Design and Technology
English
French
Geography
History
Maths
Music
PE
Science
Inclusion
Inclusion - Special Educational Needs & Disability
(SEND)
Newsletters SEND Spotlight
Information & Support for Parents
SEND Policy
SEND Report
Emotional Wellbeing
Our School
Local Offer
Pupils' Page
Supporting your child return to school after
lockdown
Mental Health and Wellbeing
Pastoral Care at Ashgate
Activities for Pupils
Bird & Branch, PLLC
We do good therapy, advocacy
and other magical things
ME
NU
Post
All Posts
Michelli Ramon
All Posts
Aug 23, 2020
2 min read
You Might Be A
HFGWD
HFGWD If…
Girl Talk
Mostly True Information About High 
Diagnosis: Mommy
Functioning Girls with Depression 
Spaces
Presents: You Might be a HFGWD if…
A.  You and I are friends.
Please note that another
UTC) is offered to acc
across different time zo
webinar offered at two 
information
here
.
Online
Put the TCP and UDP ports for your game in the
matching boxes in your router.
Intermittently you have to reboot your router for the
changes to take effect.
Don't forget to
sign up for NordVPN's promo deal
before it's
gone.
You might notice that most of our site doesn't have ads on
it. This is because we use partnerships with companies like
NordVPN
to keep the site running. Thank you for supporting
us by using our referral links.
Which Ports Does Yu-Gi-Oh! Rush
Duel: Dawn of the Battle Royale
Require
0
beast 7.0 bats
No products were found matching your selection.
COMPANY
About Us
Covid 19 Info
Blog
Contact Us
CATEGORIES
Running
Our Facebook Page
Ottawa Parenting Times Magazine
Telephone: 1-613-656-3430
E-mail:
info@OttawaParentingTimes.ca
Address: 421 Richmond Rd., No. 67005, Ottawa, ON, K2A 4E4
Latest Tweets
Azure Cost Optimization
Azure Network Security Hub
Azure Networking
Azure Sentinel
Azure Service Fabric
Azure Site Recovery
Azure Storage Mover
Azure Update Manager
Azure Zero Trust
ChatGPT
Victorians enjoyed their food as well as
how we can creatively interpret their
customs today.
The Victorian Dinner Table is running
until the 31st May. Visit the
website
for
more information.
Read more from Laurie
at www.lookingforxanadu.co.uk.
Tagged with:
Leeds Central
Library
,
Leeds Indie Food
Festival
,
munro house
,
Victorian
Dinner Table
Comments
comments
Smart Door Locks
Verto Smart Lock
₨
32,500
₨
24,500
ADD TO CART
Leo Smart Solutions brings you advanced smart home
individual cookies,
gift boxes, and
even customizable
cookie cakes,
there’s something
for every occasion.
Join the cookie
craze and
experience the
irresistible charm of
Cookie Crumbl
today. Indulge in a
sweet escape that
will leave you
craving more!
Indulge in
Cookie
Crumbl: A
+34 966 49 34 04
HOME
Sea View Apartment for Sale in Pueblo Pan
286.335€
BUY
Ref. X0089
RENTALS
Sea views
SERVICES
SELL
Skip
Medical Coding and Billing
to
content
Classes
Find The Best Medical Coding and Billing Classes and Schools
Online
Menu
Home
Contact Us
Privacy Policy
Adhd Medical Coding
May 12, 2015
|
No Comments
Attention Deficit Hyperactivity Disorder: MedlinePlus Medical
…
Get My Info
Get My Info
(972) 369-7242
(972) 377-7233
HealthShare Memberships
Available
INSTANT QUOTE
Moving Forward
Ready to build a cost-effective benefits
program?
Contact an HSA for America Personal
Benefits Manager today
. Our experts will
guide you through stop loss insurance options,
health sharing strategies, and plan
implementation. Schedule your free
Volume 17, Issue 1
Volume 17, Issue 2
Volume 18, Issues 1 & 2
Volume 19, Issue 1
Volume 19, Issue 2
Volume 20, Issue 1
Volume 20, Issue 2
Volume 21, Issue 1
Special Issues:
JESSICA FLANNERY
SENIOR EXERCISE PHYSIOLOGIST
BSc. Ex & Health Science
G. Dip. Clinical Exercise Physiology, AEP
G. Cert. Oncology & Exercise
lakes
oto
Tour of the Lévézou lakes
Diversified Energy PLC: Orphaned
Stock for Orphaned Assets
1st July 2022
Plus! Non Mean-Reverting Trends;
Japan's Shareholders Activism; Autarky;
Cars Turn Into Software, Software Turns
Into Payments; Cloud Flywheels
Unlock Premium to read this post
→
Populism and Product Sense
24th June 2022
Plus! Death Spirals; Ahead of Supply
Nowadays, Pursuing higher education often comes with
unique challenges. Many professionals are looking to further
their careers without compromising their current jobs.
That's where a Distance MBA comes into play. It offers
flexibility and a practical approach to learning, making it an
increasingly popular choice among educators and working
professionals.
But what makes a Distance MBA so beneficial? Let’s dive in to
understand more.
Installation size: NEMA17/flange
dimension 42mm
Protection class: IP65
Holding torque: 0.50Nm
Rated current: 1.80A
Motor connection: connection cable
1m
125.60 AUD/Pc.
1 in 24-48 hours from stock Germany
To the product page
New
--
▸ **EXERCISE INSTRUCTIONS**:
Set down every line of the material above word for word, keeping the original order, spelling, punctuation, and line breaks.

▸ **RESULT OF THIS TASK**:
Design and Technology
English
French
Geography
History
Maths
Music
PE
Science
Inclusion
Inclusion - Special Educational Needs & Disability
(SEND)
Newsletters SEND Spotlight
Information & Support for Parents
SEND Policy
SEND Report
Emotional Wellbeing
Our School
Local Offer
Pupils' Page
Supporting your child return to school after
lockdown
Mental Health and Wellbeing
Pastoral Care at Ashgate
Activities for Pupils
Bird & Branch, PLLC
We do good therapy, advocacy
and other magical things
ME
NU
Post
All Posts
Michelli Ramon
All Posts
Aug 23, 2020
2 min read
You Might Be A
HFGWD
HFGWD If…
Girl Talk
Mostly True Information About High 
Diagnosis: Mommy
Functioning Girls with Depression 
Spaces
Presents: You Might be a HFGWD if…
A.  You and I are friends.
Please note that another
UTC) is offered to acc
across different time zo
webinar offered at two 
information
here
.
Online
Put the TCP and UDP ports for your game in the
matching boxes in your router.
Intermittently you have to reboot your router for the
changes to take effect.
Don't forget to
sign up for NordVPN's promo deal
before it's
gone.
You might notice that most of our site doesn't have ads on
it. This is because we use partnerships with companies like
NordVPN
to keep the site running. Thank you for supporting
us by using our referral links.
Which Ports Does Yu-Gi-Oh! Rush
Duel: Dawn of the Battle Royale
Require
0
beast 7.0 bats
No products were found matching your selection.
COMPANY
About Us
Covid 19 Info
Blog
Contact Us
CATEGORIES
Running
Our Facebook Page
Ottawa Parenting Times Magazine
Telephone: 1-613-656-3430
E-mail:
info@OttawaParentingTimes.ca
Address: 421 Richmond Rd., No. 67005, Ottawa, ON, K2A 4E4
Latest Tweets
Azure Cost Optimization
Azure Network Security Hub
Azure Networking
Azure Sentinel
Azure Service Fabric
Azure Site Recovery
Azure Storage Mover
Azure Update Manager
Azure Zero Trust
ChatGPT
Victorians enjoyed their food as well as
how we can creatively interpret their
customs today.
The Victorian Dinner Table is running
until the 31st May. Visit the
website
for
more information.
Read more from Laurie
at www.lookingforxanadu.co.uk.
Tagged with:
Leeds Central
Library
,
Leeds Indie Food
Festival
,
munro house
,
Victorian
Dinner Table
Comments
comments
Smart Door Locks
Verto Smart Lock
₨
32,500
₨
24,500
ADD TO CART
Leo Smart Solutions brings you advanced smart home
individual cookies,
gift boxes, and
even customizable
cookie cakes,
there’s something
for every occasion.
Join the cookie
craze and
experience the
irresistible charm of
Cookie Crumbl
today. Indulge in a
sweet escape that
will leave you
craving more!
Indulge in
Cookie
Crumbl: A
+34 966 49 34 04
HOME
Sea View Apartment for Sale in Pueblo Pan
286.335€
BUY
Ref. X0089
RENTALS
Sea views
SERVICES
SELL
Skip
Medical Coding and Billing
to
content
Classes
Find The Best Medical Coding and Billing Classes and Schools
Online
Menu
Home
Contact Us
Privacy Policy
Adhd Medical Coding
May 12, 2015
|
No Comments
Attention Deficit Hyperactivity Disorder: MedlinePlus Medical
…
Get My Info
Get My Info
(972) 369-7242
(972) 377-7233
HealthShare Memberships
Available
INSTANT QUOTE
Moving Forward
Ready to build a cost-effective benefits
program?
Contact an HSA for America Personal
Benefits Manager today
. Our experts will
guide you through stop loss insurance options,
health sharing strategies, and plan
implementation. Schedule your free
Volume 17, Issue 1
Volume 17, Issue 2
Volume 18, Issues 1 & 2
Volume 19, Issue 1
Volume 19, Issue 2
Volume 20, Issue 1
Volume 20, Issue 2
Volume 21, Issue 1
Special Issues:
JESSICA FLANNERY
SENIOR EXERCISE PHYSIOLOGIST
BSc. Ex & Health Science
G. Dip. Clinical Exercise Physiology, AEP
G. Cert. Oncology & Exercise
lakes
oto
Tour of the Lévézou lakes
Diversified Energy PLC: Orphaned
Stock for Orphaned Assets
1st July 2022
Plus! Non Mean-Reverting Trends;
Japan's Shareholders Activism; Autarky;
Cars Turn Into Software, Software Turns
Into Payments; Cloud Flywheels
Unlock Premium to read this post
→
Populism and Product Sense
24th June 2022
Plus! Death Spirals; Ahead of Supply
Nowadays, Pursuing higher education often comes with
unique challenges. Many professionals are looking to further
their careers without compromising their current jobs.
That's where a Distance MBA comes into play. It offers
flexibility and a practical approach to learning, making it an
increasingly popular choice among educators and working
professionals.
But what makes a Distance MBA so beneficial? Let’s dive in to
understand more.
Installation size: NEMA17/flange
dimension 42mm
Protection class: IP65
Holding torque: 0.50Nm
Rated current: 1.80A
Motor connection: connection cable
1m
125.60 AUD/Pc.
1 in 24-48 hours from stock Germany
To the product page
New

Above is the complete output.